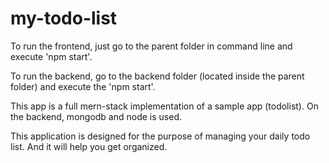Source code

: # my-todo-list

To run the frontend, just go to the parent folder in command line and execute 'npm start'. 

To run the backend, go to the backend folder (located inside the parent folder) and execute the 'npm start'.

This app is a full mern-stack implementation of a sample app (todolist). On the backend, mongodb and node is used.

This application is designed for the purpose of managing your daily todo list. And it will help you get organized.
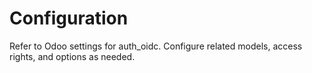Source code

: # Configuration

Refer to Odoo settings for auth_oidc. Configure related models, access rights, and options as needed.
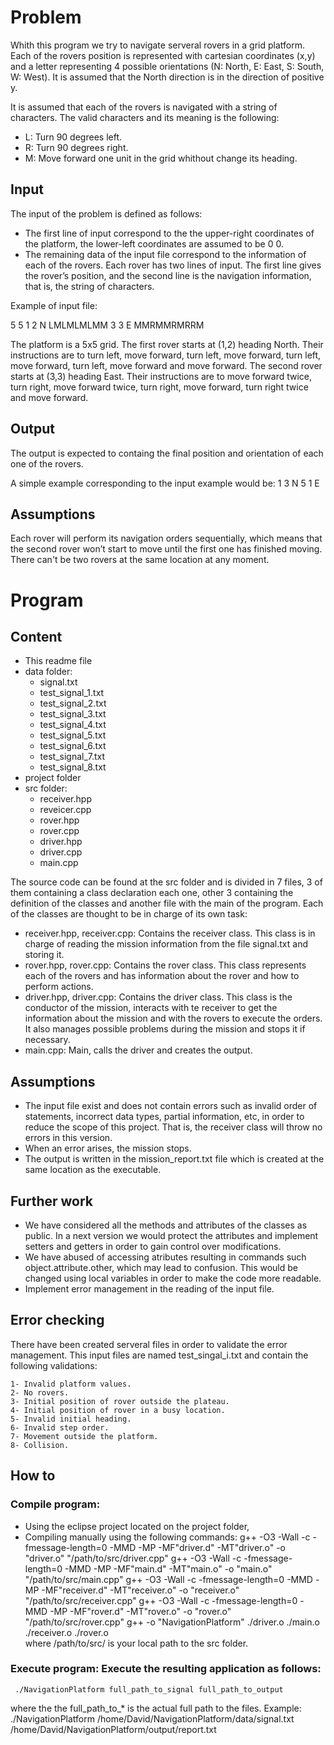 # Problem

Whith this program we try to navigate serveral rovers in a grid platform. Each of the rovers position is represented with cartesian coordinates (x,y) and a letter representing 4 possible orientations (N: North, E: East, S: South, W: West). It is assumed that the North direction is in the direction of positive y.

It is assumed that each of the rovers is navigated with a string of characters. The valid characters and its meaning is the following:
  - L: Turn 90 degrees left.
  - R: Turn 90 degrees right.
  - M: Move forward one unit in the grid whithout change its heading. 

## Input
The input of the problem is defined as follows:
  - The first line of input correspond to the the upper-right coordinates of the platform, the lower-left coordinates are assumed to be 0 0.
  - The remaining data of the input file correspond to the information of each of the rovers. Each rover has two lines of input. The first line gives the rover’s position, and the second line is the navigation information, that is, the string of characters.

Example of input file:

5 5
1 2 N
LMLMLMLMM
3 3 E
MMRMMRMRRM 

The platform is a 5x5 grid.
The first rover starts at (1,2) heading North.
Their instructions are to turn left, move forward, turn left, move forward, turn left, move forward, turn left, move forward and move forward.
The second rover starts at (3,3) heading East.
Their instructions are to move forward twice, turn right, move forward twice, turn right, move forward, turn right twice and move forward. 

## Output
The output is expected to containg the final position and orientation of each one of the rovers.

A simple example corresponding to the input example would be:
1 3 N
5 1 E


## Assumptions
Each rover will perform its navigation orders sequentially, which means that the second rover won’t start to move until the first one has finished moving. 
There can't be two rovers at the same location at any moment.


# Program

## Content
 - This readme file
 - data folder:
   + signal.txt
   + test_signal_1.txt
   + test_signal_2.txt
   + test_signal_3.txt
   + test_signal_4.txt
   + test_signal_5.txt
   + test_signal_6.txt
   + test_signal_7.txt
   + test_signal_8.txt
 - project folder
 - src folder:
   + receiver.hpp
   + reveicer.cpp
   + rover.hpp
   + rover.cpp
   + driver.hpp
   + driver.cpp
   + main.cpp
	

The source code can be found at the src folder and is divided in 7 files, 3 of them containing a class declaration each one, other 3 containing the definition of the classes and another file with the main of the program. Each of the classes are thought to be in charge of its own task:
 - receiver.hpp, receiver.cpp: Contains the receiver class. This class is in charge of reading the mission information from the file signal.txt and storing it.
 - rover.hpp, rover.cpp: Contains the rover class. This class represents each of the rovers and has information about the rover and how to perform actions.
 - driver.hpp, driver.cpp: Contains the driver class. This class is the conductor of the mission, interacts with te receiver to get the information about the mission and with the rovers to execute the orders. It also manages possible problems during the mission and stops it if necessary.
 - main.cpp: Main, calls the driver and creates the output.

## Assumptions
 - The input file exist and does not contain errors such as invalid order of statements, incorrect data types, partial information, etc, in order to reduce the scope of this project. That is, the receiver class will throw no errors in this version.
 - When an error arises, the mission stops.
 - The output is written in the mission_report.txt file which is created at the same location as the executable.

## Further work
 - We have considered all the methods and attributes of the classes as public. In a next version we would protect the attributes and implement setters and getters in order to gain control over modifications.
 - We have abused of accessing atributes resulting in commands such object.attribute.other, which may lead to confusion. This would be changed using local variables in order to make the code more readable.
 - Implement error management in the reading of the input file.

## Error checking
There have been created serveral files in order to validate the error management. This input files are named test_singal_i.txt and contain the following validations:

	1- Invalid platform values.
	2- No rovers.
	3- Initial position of rover outside the plateau.
	4- Initial position of rover in a busy location.
	5- Invalid initial heading.
	6- Invalid step order.
	7- Movement outside the platform.
	8- Collision.

## How to
### Compile program: 
   + Using the eclipse project located on the project folder,
   + Compiling manually using the following commands:
       g++ -O3 -Wall -c -fmessage-length=0 -MMD -MP -MF"driver.d" -MT"driver.o" -o "driver.o" "/path/to/src/driver.cpp"
       g++ -O3 -Wall -c -fmessage-length=0 -MMD -MP -MF"main.d" -MT"main.o" -o "main.o" "/path/to/src/main.cpp"
       g++ -O3 -Wall -c -fmessage-length=0 -MMD -MP -MF"receiver.d" -MT"receiver.o" -o "receiver.o" "/path/to/src/receiver.cpp"
       g++ -O3 -Wall -c -fmessage-length=0 -MMD -MP -MF"rover.d" -MT"rover.o" -o "rover.o" "/path/to/src/rover.cpp"
       g++  -o "NavigationPlatform"  ./driver.o ./main.o ./receiver.o ./rover.o   
     where /path/to/src/ is your local path to the src folder.
### Execute program: Execute the resulting application as follows:
     ./NavigationPlatform full_path_to_signal full_path_to_output
   where the the full_path_to_* is the actual full path to the files. Example: ./NavigationPlatform /home/David/NavigationPlatform/data/signal.txt /home/David/NavigationPlatform/output/report.txt

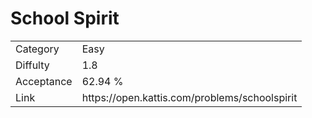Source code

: # School Spirit

<table>
    <tr>
        <td>Category</td>
        <td>Easy</td>
    </tr>
    <tr>
        <td>Diffulty</td>
        <td>1.8</td>
    </tr>
    <tr>
        <td>Acceptance</td>
        <td>62.94 %</td>
    </tr>
    <tr>
        <td>Link</td>
        <td>https://open.kattis.com/problems/schoolspirit</td>
    </tr>
</table>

> WHAT IS REQUIRED
Extract every line of source text from the material above, verbatim, and leave the pictures out.

> EXERCISE SOLUTION
Source code

: # my-todo-list

To run the frontend, just go to the parent folder in command line and execute 'npm start'. 

To run the backend, go to the backend folder (located inside the parent folder) and execute the 'npm start'.

This app is a full mern-stack implementation of a sample app (todolist). On the backend, mongodb and node is used.

This application is designed for the purpose of managing your daily todo list. And it will help you get organized.
Source code

: # Configuration

Refer to Odoo settings for auth_oidc. Configure related models, access rights, and options as needed.
 # Problem

Whith this program we try to navigate serveral rovers in a grid platform. Each of the rovers position is represented with cartesian coordinates (x,y) and a letter representing 4 possible orientations (N: North, E: East, S: South, W: West). It is assumed that the North direction is in the direction of positive y.

It is assumed that each of the rovers is navigated with a string of characters. The valid characters and its meaning is the following:
  - L: Turn 90 degrees left.
  - R: Turn 90 degrees right.
  - M: Move forward one unit in the grid whithout change its heading. 

## Input
The input of the problem is defined as follows:
  - The first line of input correspond to the the upper-right coordinates of the platform, the lower-left coordinates are assumed to be 0 0.
  - The remaining data of the input file correspond to the information of each of the rovers. Each rover has two lines of input. The first line gives the rover’s position, and the second line is the navigation information, that is, the string of characters.

Example of input file:

5 5
1 2 N
LMLMLMLMM
3 3 E
MMRMMRMRRM 

The platform is a 5x5 grid.
The first rover starts at (1,2) heading North.
Their instructions are to turn left, move forward, turn left, move forward, turn left, move forward, turn left, move forward and move forward.
The second rover starts at (3,3) heading East.
Their instructions are to move forward twice, turn right, move forward twice, turn right, move forward, turn right twice and move forward. 

## Output
The output is expected to containg the final position and orientation of each one of the rovers.

A simple example corresponding to the input example would be:
1 3 N
5 1 E


## Assumptions
Each rover will perform its navigation orders sequentially, which means that the second rover won’t start to move until the first one has finished moving. 
There can't be two rovers at the same location at any moment.


# Program

## Content
 - This readme file
 - data folder:
   + signal.txt
   + test_signal_1.txt
   + test_signal_2.txt
   + test_signal_3.txt
   + test_signal_4.txt
   + test_signal_5.txt
   + test_signal_6.txt
   + test_signal_7.txt
   + test_signal_8.txt
 - project folder
 - src folder:
   + receiver.hpp
   + reveicer.cpp
   + rover.hpp
   + rover.cpp
   + driver.hpp
   + driver.cpp
   + main.cpp
	

The source code can be found at the src folder and is divided in 7 files, 3 of them containing a class declaration each one, other 3 containing the definition of the classes and another file with the main of the program. Each of the classes are thought to be in charge of its own task:
 - receiver.hpp, receiver.cpp: Contains the receiver class. This class is in charge of reading the mission information from the file signal.txt and storing it.
 - rover.hpp, rover.cpp: Contains the rover class. This class represents each of the rovers and has information about the rover and how to perform actions.
 - driver.hpp, driver.cpp: Contains the driver class. This class is the conductor of the mission, interacts with te receiver to get the information about the mission and with the rovers to execute the orders. It also manages possible problems during the mission and stops it if necessary.
 - main.cpp: Main, calls the driver and creates the output.

## Assumptions
 - The input file exist and does not contain errors such as invalid order of statements, incorrect data types, partial information, etc, in order to reduce the scope of this project. That is, the receiver class will throw no errors in this version.
 - When an error arises, the mission stops.
 - The output is written in the mission_report.txt file which is created at the same location as the executable.

## Further work
 - We have considered all the methods and attributes of the classes as public. In a next version we would protect the attributes and implement setters and getters in order to gain control over modifications.
 - We have abused of accessing atributes resulting in commands such object.attribute.other, which may lead to confusion. This would be changed using local variables in order to make the code more readable.
 - Implement error management in the reading of the input file.

## Error checking
There have been created serveral files in order to validate the error management. This input files are named test_singal_i.txt and contain the following validations:

	1- Invalid platform values.
	2- No rovers.
	3- Initial position of rover outside the plateau.
	4- Initial position of rover in a busy location.
	5- Invalid initial heading.
	6- Invalid step order.
	7- Movement outside the platform.
	8- Collision.

## How to
### Compile program: 
   + Using the eclipse project located on the project folder,
   + Compiling manually using the following commands:
       g++ -O3 -Wall -c -fmessage-length=0 -MMD -MP -MF"driver.d" -MT"driver.o" -o "driver.o" "/path/to/src/driver.cpp"
       g++ -O3 -Wall -c -fmessage-length=0 -MMD -MP -MF"main.d" -MT"main.o" -o "main.o" "/path/to/src/main.cpp"
       g++ -O3 -Wall -c -fmessage-length=0 -MMD -MP -MF"receiver.d" -MT"receiver.o" -o "receiver.o" "/path/to/src/receiver.cpp"
       g++ -O3 -Wall -c -fmessage-length=0 -MMD -MP -MF"rover.d" -MT"rover.o" -o "rover.o" "/path/to/src/rover.cpp"
       g++  -o "NavigationPlatform"  ./driver.o ./main.o ./receiver.o ./rover.o   
     where /path/to/src/ is your local path to the src folder.
### Execute program: Execute the resulting application as follows:
     ./NavigationPlatform full_path_to_signal full_path_to_output
   where the the full_path_to_* is the actual full path to the files. Example: ./NavigationPlatform /home/David/NavigationPlatform/data/signal.txt /home/David/NavigationPlatform/output/report.txt

Source code

: # School Spirit

<table>
    <tr>
        <td>Category</td>
        <td>Easy</td>
    </tr>
    <tr>
        <td>Diffulty</td>
        <td>1.8</td>
    </tr>
    <tr>
        <td>Acceptance</td>
        <td>62.94 %</td>
    </tr>
    <tr>
        <td>Link</td>
        <td>https://open.kattis.com/problems/schoolspirit</td>
    </tr>
</table>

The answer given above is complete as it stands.